The Prague Zoo is huge. We were there for seven hours and still didn’t see everything. My favorite part of the zoo is the funicular up to the top of the hill on which the horse, camel, buffalo and elephant habitats rest. The funicular was like a ski lift, with single seats that had just a chain that went across your lap. There was a net underneath the lift; I wouldn’t have been able to ride it otherwise. We saw all sorts of animals: owls, eagles, lizards, horses, elephants, giraffes, flamingos, tigers, cheetahs, gorillas, moose, wolves, bison, antelope, polar bears, and so much more I can’t remember. It was wonderfully educational to be exposed to so many different animals from all over the globe.

Soap and Water at Old Town

Children in Old Town Square try to pop big bubbles as they float over their heads.

Children in Old Town Square try to pop big bubbles as they float over their heads.

LOCATION NOTATION

Old Town square is a wonderfully vibrant part of Prague. It’s mostly tourists who wander around the square, pausing to enjoy the various talents of the street performers or lounging in shaded patios with cold beers. I’ve been to Old Town Square so often–I’ve been in Prague for more than three weeks now (!)–but it never really gets…old (see what I did there?). Something new and different is always going on, and there are various museums and attractions in the Square, like the Alfons Mucha exhibit or climbing the Astronomical Clock Tower for more stunning panoramic views of the sprawling city. One of the best things to do in Old Town Square, however, is enjoy the diverse street shows.

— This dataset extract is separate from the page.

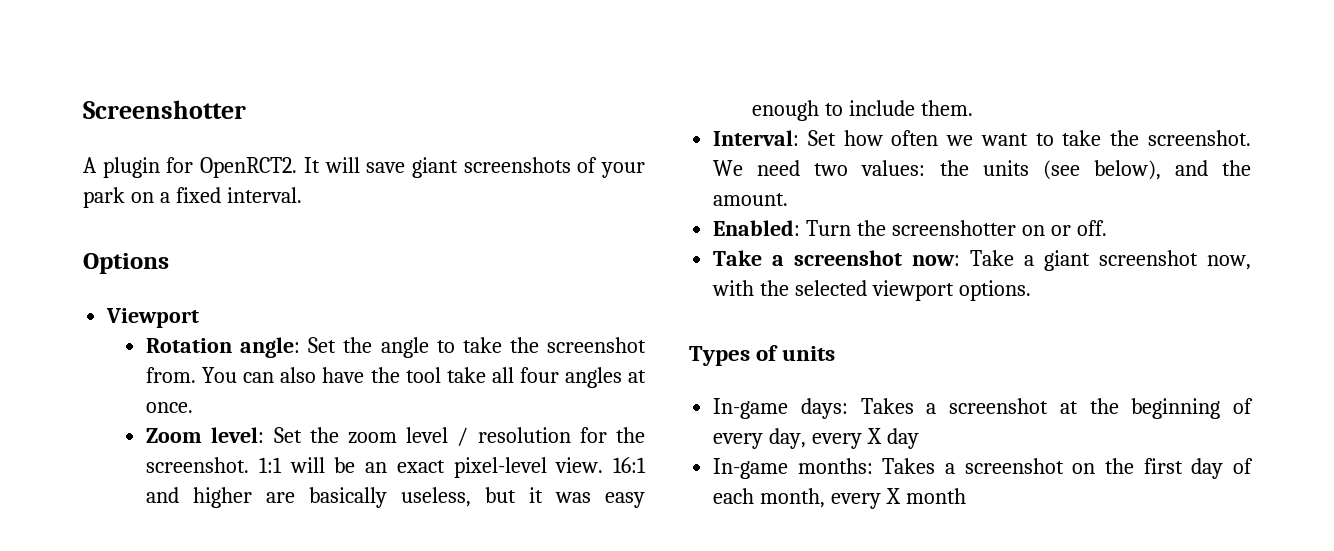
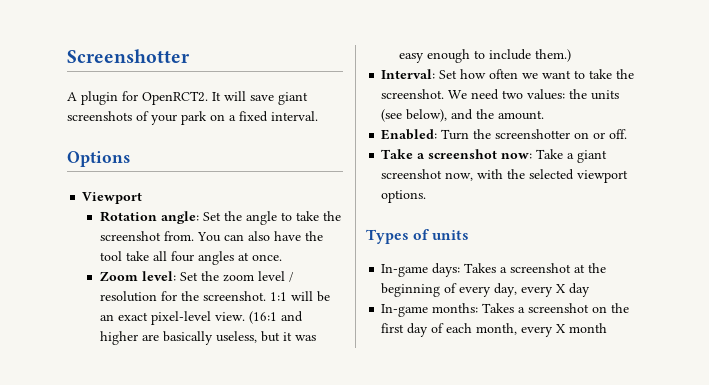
[613,457,646,473] 16:1 -> [248,311,277,324] (16:1
[920,100,973,116] them. -> [534,49,571,62] them.)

One of the most popular street performances in Prague, for children especially, are the bubble magicians, who hold up a string tied between two sticks, dip the string in soapy water and then blow huge bubbles that drift through the air, until they pop with a big splash over the crowd. The bubble magician will usually choose certain members of the audience, usually children, and direct the bubbles their way so that the bubbles pop over them. The children in the above picture were having the time of their lives jumping up to pop the bubbles, screaming when it burst with a soapy explosion in their faces. Their smiles were pure joy.

Best Budapest III

Two women wander around St. Stephen's Basilica, one walking toward it and the other away from it.

Two women wander around St. Stephen’s Basilica, one walking toward it and the other away from it.

LOCATION NOTATION

In central Pest, St. Stephen’s Basilica towers above the tiny humans who stare up at its peaks in awe. Completed in 1905 after 54 years of construction, the behemoth church was named after the first king of Hungary, Saint Stepehen I of Hungary (c 975–1038), whose right hand is housed in the church’s reliquary. At 96 meters, the church is the second tallest building in Budapest and matches the height of the Hungarian Parliament Building, symbolizing the Hungarians’ emphasis on both spiritual and worldly thinking. It is one of the most important Roman Catholic churches in all of Hungary.

This church was one of the tourist attractions I did not want to miss in Budapest. While I regretfully did not have the time to tour the inside of the church, it was enough to stand outside it, in awestruck wonder at both the stunning architecture and its religious significance in honoring God.

The basilica was so tall, I shuffled backward and stared up through my viewfinder only to realize I had to shuffle back even more. Finally, I sat on the hot concrete and put my camera low to the ground and shot up. It was funny to watch other tourists realize they had to back up, too–the church was too tall for their point-and-shoot lenses to capture unless they moved backward and stared from the ground up.

And so ended my whirlwind tour of Budapest. After witnessing the intimidating majesty of St. Stephen’s Basilica early on a Sunday morning, with its bells ringing over the city, I said goodbye to an exciting weekend in a wonderfully rich and vibrant city. I definitely plan on returning, if at the very least to go inside St. Stephen’s Basilica.